▶ **REQUIRED ACTION**:
Your task is to output every record exactly as it is given.

▶ **RECORDS TO USE**:
###
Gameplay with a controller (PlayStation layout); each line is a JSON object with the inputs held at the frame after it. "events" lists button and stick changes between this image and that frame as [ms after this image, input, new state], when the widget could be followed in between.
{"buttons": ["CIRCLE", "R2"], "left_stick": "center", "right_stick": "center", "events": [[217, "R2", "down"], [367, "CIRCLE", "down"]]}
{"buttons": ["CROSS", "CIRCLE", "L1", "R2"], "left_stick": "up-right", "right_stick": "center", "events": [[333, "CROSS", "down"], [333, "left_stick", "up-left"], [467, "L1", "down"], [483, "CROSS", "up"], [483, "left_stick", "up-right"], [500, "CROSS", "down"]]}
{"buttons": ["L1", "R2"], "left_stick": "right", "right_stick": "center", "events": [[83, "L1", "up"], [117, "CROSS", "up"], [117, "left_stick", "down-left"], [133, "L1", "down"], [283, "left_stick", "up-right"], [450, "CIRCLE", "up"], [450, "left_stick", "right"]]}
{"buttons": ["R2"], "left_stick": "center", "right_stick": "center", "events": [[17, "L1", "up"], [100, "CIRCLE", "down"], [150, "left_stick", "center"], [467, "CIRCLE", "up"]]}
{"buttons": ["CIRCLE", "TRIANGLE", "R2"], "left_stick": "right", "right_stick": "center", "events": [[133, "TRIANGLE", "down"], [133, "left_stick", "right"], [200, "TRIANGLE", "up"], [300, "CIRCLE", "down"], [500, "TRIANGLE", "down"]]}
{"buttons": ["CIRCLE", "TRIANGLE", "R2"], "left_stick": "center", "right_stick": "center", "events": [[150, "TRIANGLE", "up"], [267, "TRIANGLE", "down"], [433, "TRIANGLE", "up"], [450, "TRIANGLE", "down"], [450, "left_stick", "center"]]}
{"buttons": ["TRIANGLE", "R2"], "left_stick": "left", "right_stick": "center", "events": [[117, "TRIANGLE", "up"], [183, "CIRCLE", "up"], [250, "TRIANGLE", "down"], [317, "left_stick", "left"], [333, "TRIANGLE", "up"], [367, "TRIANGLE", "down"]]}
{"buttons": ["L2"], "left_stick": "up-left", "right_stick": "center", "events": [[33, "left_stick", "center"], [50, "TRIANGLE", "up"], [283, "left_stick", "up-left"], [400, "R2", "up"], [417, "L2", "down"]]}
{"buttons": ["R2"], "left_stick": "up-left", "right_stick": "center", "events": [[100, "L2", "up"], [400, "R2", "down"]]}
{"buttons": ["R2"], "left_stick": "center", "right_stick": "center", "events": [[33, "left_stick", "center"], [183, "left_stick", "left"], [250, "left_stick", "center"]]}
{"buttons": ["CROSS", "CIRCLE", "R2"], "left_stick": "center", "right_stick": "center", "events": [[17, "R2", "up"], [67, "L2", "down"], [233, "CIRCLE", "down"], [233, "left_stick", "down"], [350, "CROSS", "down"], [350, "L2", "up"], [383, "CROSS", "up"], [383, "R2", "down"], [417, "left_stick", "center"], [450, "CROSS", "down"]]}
###
▶ **REPLY**:
Gameplay with a controller (PlayStation layout); each line is a JSON object with the inputs held at the frame after it. "events" lists button and stick changes between this image and that frame as [ms after this image, input, new state], when the widget could be followed in between.
{"buttons": ["CIRCLE", "R2"], "left_stick": "center", "right_stick": "center", "events": [[217, "R2", "down"], [367, "CIRCLE", "down"]]}
{"buttons": ["CROSS", "CIRCLE", "L1", "R2"], "left_stick": "up-right", "right_stick": "center", "events": [[333, "CROSS", "down"], [333, "left_stick", "up-left"], [467, "L1", "down"], [483, "CROSS", "up"], [483, "left_stick", "up-right"], [500, "CROSS", "down"]]}
{"buttons": ["L1", "R2"], "left_stick": "right", "right_stick": "center", "events": [[83, "L1", "up"], [117, "CROSS", "up"], [117, "left_stick", "down-left"], [133, "L1", "down"], [283, "left_stick", "up-right"], [450, "CIRCLE", "up"], [450, "left_stick", "right"]]}
{"buttons": ["R2"], "left_stick": "center", "right_stick": "center", "events": [[17, "L1", "up"], [100, "CIRCLE", "down"], [150, "left_stick", "center"], [467, "CIRCLE", "up"]]}
{"buttons": ["CIRCLE", "TRIANGLE", "R2"], "left_stick": "right", "right_stick": "center", "events": [[133, "TRIANGLE", "down"], [133, "left_stick", "right"], [200, "TRIANGLE", "up"], [300, "CIRCLE", "down"], [500, "TRIANGLE", "down"]]}
{"buttons": ["CIRCLE", "TRIANGLE", "R2"], "left_stick": "center", "right_stick": "center", "events": [[150, "TRIANGLE", "up"], [267, "TRIANGLE", "down"], [433, "TRIANGLE", "up"], [450, "TRIANGLE", "down"], [450, "left_stick", "center"]]}
{"buttons": ["TRIANGLE", "R2"], "left_stick": "left", "right_stick": "center", "events": [[117, "TRIANGLE", "up"], [183, "CIRCLE", "up"], [250, "TRIANGLE", "down"], [317, "left_stick", "left"], [333, "TRIANGLE", "up"], [367, "TRIANGLE", "down"]]}
{"buttons": ["L2"], "left_stick": "up-left", "right_stick": "center", "events": [[33, "left_stick", "center"], [50, "TRIANGLE", "up"], [283, "left_stick", "up-left"], [400, "R2", "up"], [417, "L2", "down"]]}
{"buttons": ["R2"], "left_stick": "up-left", "right_stick": "center", "events": [[100, "L2", "up"], [400, "R2", "down"]]}
{"buttons": ["R2"], "left_stick": "center", "right_stick": "center", "events": [[33, "left_stick", "center"], [183, "left_stick", "left"], [250, "left_stick", "center"]]}
{"buttons": ["CROSS", "CIRCLE", "R2"], "left_stick": "center", "right_stick": "center", "events": [[17, "R2", "up"], [67, "L2", "down"], [233, "CIRCLE", "down"], [233, "left_stick", "down"], [350, "CROSS", "down"], [350, "L2", "up"], [383, "CROSS", "up"], [383, "R2", "down"], [417, "left_stick", "center"], [450, "CROSS", "down"]]}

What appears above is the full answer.